Anger

Anger is everywhere. But what is anger? 

Anger is the expression of the thought: “I am not getting what I want.” When we recognize this as a personal and conditional thought, anger becomes possible to heal.

Conflicts and even violence between individuals, nations, religions and political groups often express angry thoughts of what is wanted and not wanted, what should and should not be.

When we are angry we are often not aware of it, as we are blinded by thinking that we are right, justifying that we should get what we want. Sometimes after we have expressed anger, we regret it and are embarrassed by our angry behavior.

The moment we are embarrassed is a turning point, an acknowledgement that anger is not good. We recognize we are hurting ourselves and perhaps others. 

At other times anger may be repressed or held inside, expressed internally as a physical symptom or externally as behavior. However angry thoughts are expressed, they can be exposed, understood and healed.

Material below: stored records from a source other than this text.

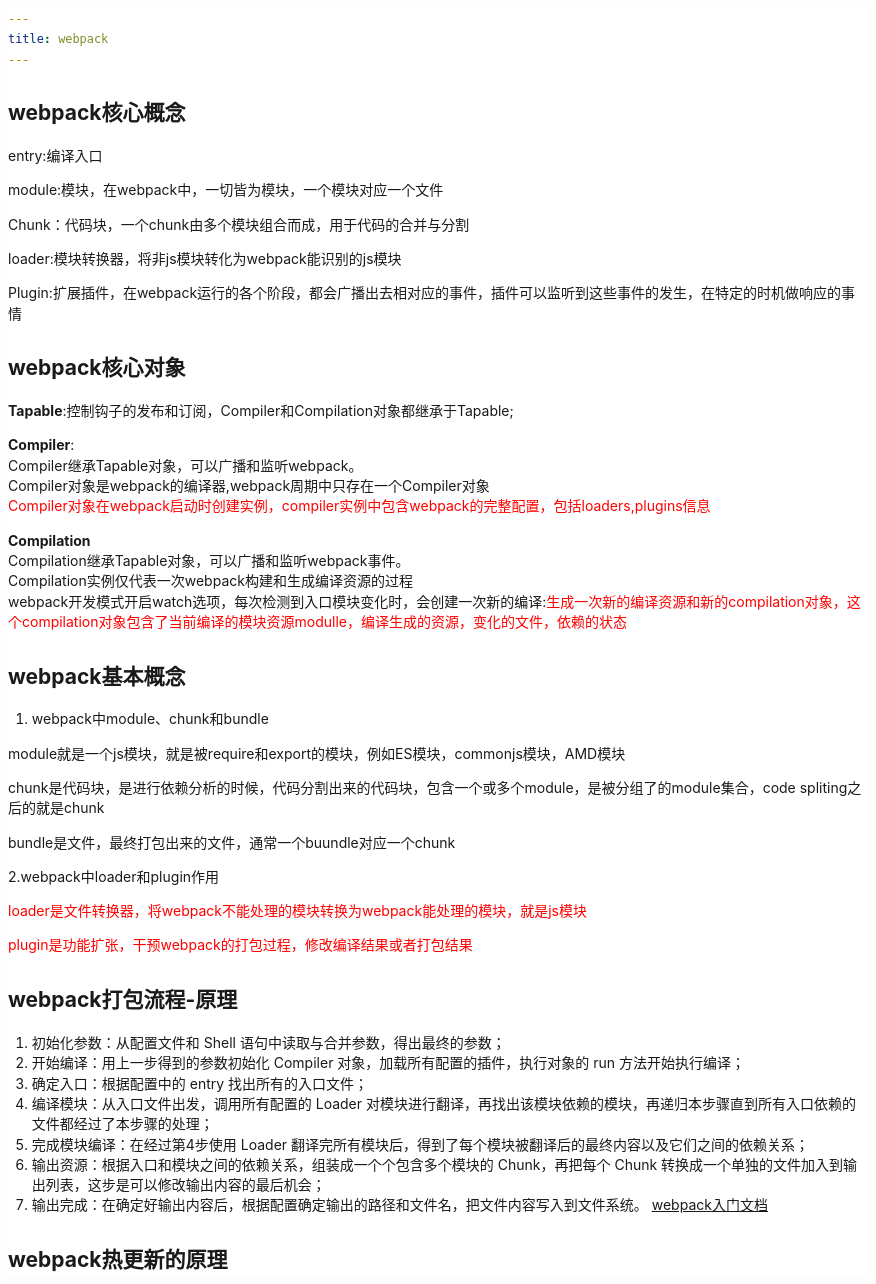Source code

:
 ```yaml
---
title: webpack
---
```

## webpack核心概念
entry:编译入口

module:模块，在webpack中，一切皆为模块，一个模块对应一个文件

Chunk：代码块，一个chunk由多个模块组合而成，用于代码的合并与分割

loader:模块转换器，将非js模块转化为webpack能识别的js模块

Plugin:扩展插件，在webpack运行的各个阶段，都会广播出去相对应的事件，插件可以监听到这些事件的发生，在特定的时机做响应的事情

## webpack核心对象
**Tapable**:控制钩子的发布和订阅，Compiler和Compilation对象都继承于Tapable;

**Compiler**:<br/>
Compiler继承Tapable对象，可以广播和监听webpack。<br/>
Compiler对象是webpack的编译器,webpack周期中只存在一个Compiler对象<br/>
<span style="color: red">Compiler对象在webpack启动时创建实例，compiler实例中包含webpack的完整配置，包括loaders,plugins信息</span>

**Compilation**<br/>
Compilation继承Tapable对象，可以广播和监听webpack事件。<br/>
Compilation实例仅代表一次webpack构建和生成编译资源的过程<br/>
webpack开发模式开启watch选项，每次检测到入口模块变化时，会创建一次新的编译:<span style="color: red">生成一次新的编译资源和新的compilation对象，这个compilation对象包含了当前编译的模块资源modulle，编译生成的资源，变化的文件，依赖的状态</span>

## webpack基本概念
1. webpack中module、chunk和bundle

module就是一个js模块，就是被require和export的模块，例如ES模块，commonjs模块，AMD模块

chunk是代码块，是进行依赖分析的时候，代码分割出来的代码块，包含一个或多个module，是被分组了的module集合，code spliting之后的就是chunk

bundle是文件，最终打包出来的文件，通常一个buundle对应一个chunk

2.webpack中loader和plugin作用

<span style="color: red">loader是文件转换器，将webpack不能处理的模块转换为webpack能处理的模块，就是js模块</span>

<span style="color: red">plugin是功能扩张，干预webpack的打包过程，修改编译结果或者打包结果</span>

## webpack打包流程-原理
1. 初始化参数：从配置文件和 Shell 语句中读取与合并参数，得出最终的参数；
2. 开始编译：用上一步得到的参数初始化 Compiler 对象，加载所有配置的插件，执行对象的 run 方法开始执行编译；
3. 确定入口：根据配置中的 entry 找出所有的入口文件；
4. 编译模块：从入口文件出发，调用所有配置的 Loader 对模块进行翻译，再找出该模块依赖的模块，再递归本步骤直到所有入口依赖的文件都经过了本步骤的处理；
5. 完成模块编译：在经过第4步使用 Loader 翻译完所有模块后，得到了每个模块被翻译后的最终内容以及它们之间的依赖关系；
6. 输出资源：根据入口和模块之间的依赖关系，组装成一个个包含多个模块的 Chunk，再把每个 Chunk 转换成一个单独的文件加入到输出列表，这步是可以修改输出内容的最后机会；
7. 输出完成：在确定好输出内容后，根据配置确定输出的路径和文件名，把文件内容写入到文件系统。
[webpack入门文档](https://webpack.wuhaolin.cn/5%E5%8E%9F%E7%90%86/5-1%E5%B7%A5%E4%BD%9C%E5%8E%9F%E7%90%86%E6%A6%82%E6%8B%AC.html)
## webpack热更新的原理
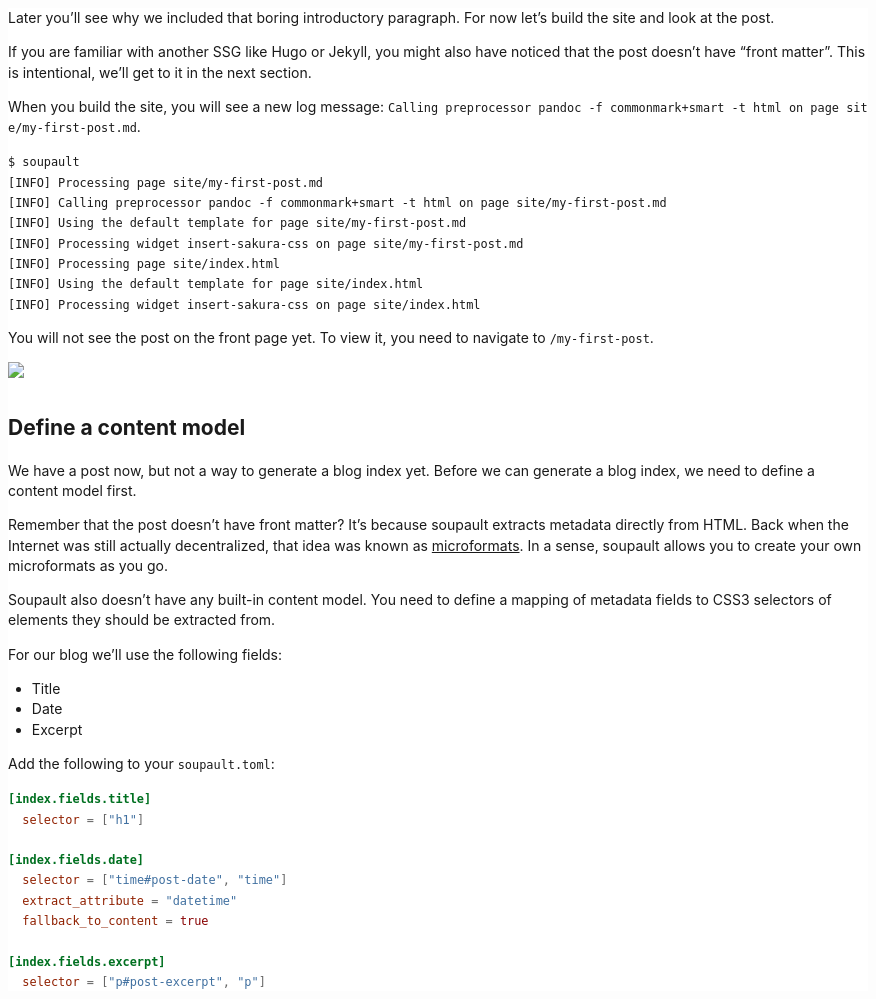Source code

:Later you’ll see why we included that boring introductory paragraph. For now let’s build the
site and look at the post.

If you are familiar with another SSG like Hugo or Jekyll, you might also have noticed that the post
doesn’t have “front matter”. This is intentional, we’ll get to it in the next section.

When you build the site, you will see a new log message: `Calling preprocessor pandoc -f commonmark+smart -t html on page site/my-first-post.md`.

```shell-session
$ soupault
[INFO] Processing page site/my-first-post.md
[INFO] Calling preprocessor pandoc -f commonmark+smart -t html on page site/my-first-post.md
[INFO] Using the default template for page site/my-first-post.md
[INFO] Processing widget insert-sakura-css on page site/my-first-post.md
[INFO] Processing page site/index.html
[INFO] Using the default template for page site/index.html
[INFO] Processing widget insert-sakura-css on page site/index.html
```

You will not see the post on the front page yet. To view it, you need to navigate to
`/my-first-post`.

<img src="02_first_post.png">

## Define a content model

We have a post now, but not a way to generate a blog index yet. Before we can generate a blog index,
we need to define a content model first.

Remember that the post doesn’t have front matter? It’s because soupault extracts metadata directly from HTML.
Back when the Internet was still actually decentralized, that idea was known as [microformats](https://microformats.org).
In a sense, soupault allows you to create your own microformats as you go.

Soupault also doesn’t have any built-in content model. You need to define a mapping of metadata fields
to CSS3 selectors of elements they should be extracted from.

For our blog we’ll use the following fields:

* Title
* Date
* Excerpt

Add the following to your `soupault.toml`:

```toml
[index.fields.title]
  selector = ["h1"]

[index.fields.date]
  selector = ["time#post-date", "time"]
  extract_attribute = "datetime"
  fallback_to_content = true

[index.fields.excerpt]
  selector = ["p#post-excerpt", "p"]

```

Getting what we want is not always good, and not getting what we want is not always bad.

The question: “what do you want?” has been present throughout our lives. From the moment we are born to the end of our lives this question is asked in many ways like “What do you want to do?”, “What do you want to eat?”, and, “Where do you want to go?” On and on.

We have been inadvertently led to believe that knowing what we want, and doing what it takes to get what we want, is the purpose of our lives. We are convinced that getting what we want is what makes life good.

Yet, what is good in life has nothing to do with what we want. While we may stop being angry when we get what we want, this is often just temporary satisfaction which soon fades away.

And  then  the  search  for  what  we want resumes again. This  is  the  Personal  View  where  we  try to get satisfaction from persons, places and things which are temporary and come with conditions.

Instead of living for what we want and being angry when we don’t get it, the Spiritual View offers an alternative which is recognizing what is good and expressing it. For instance, wanting peace is not peaceful, sometimes even angry, while expressing peace is peaceful.

Instead of thinking in terms of what should or should not be, we can turn to ideas like “I am here to be peaceful, to seek clarity, to be grateful.” If we practice this our anger will be healed, and this will benefit our lives and those around us.

This is the benefit of the Spiritual View.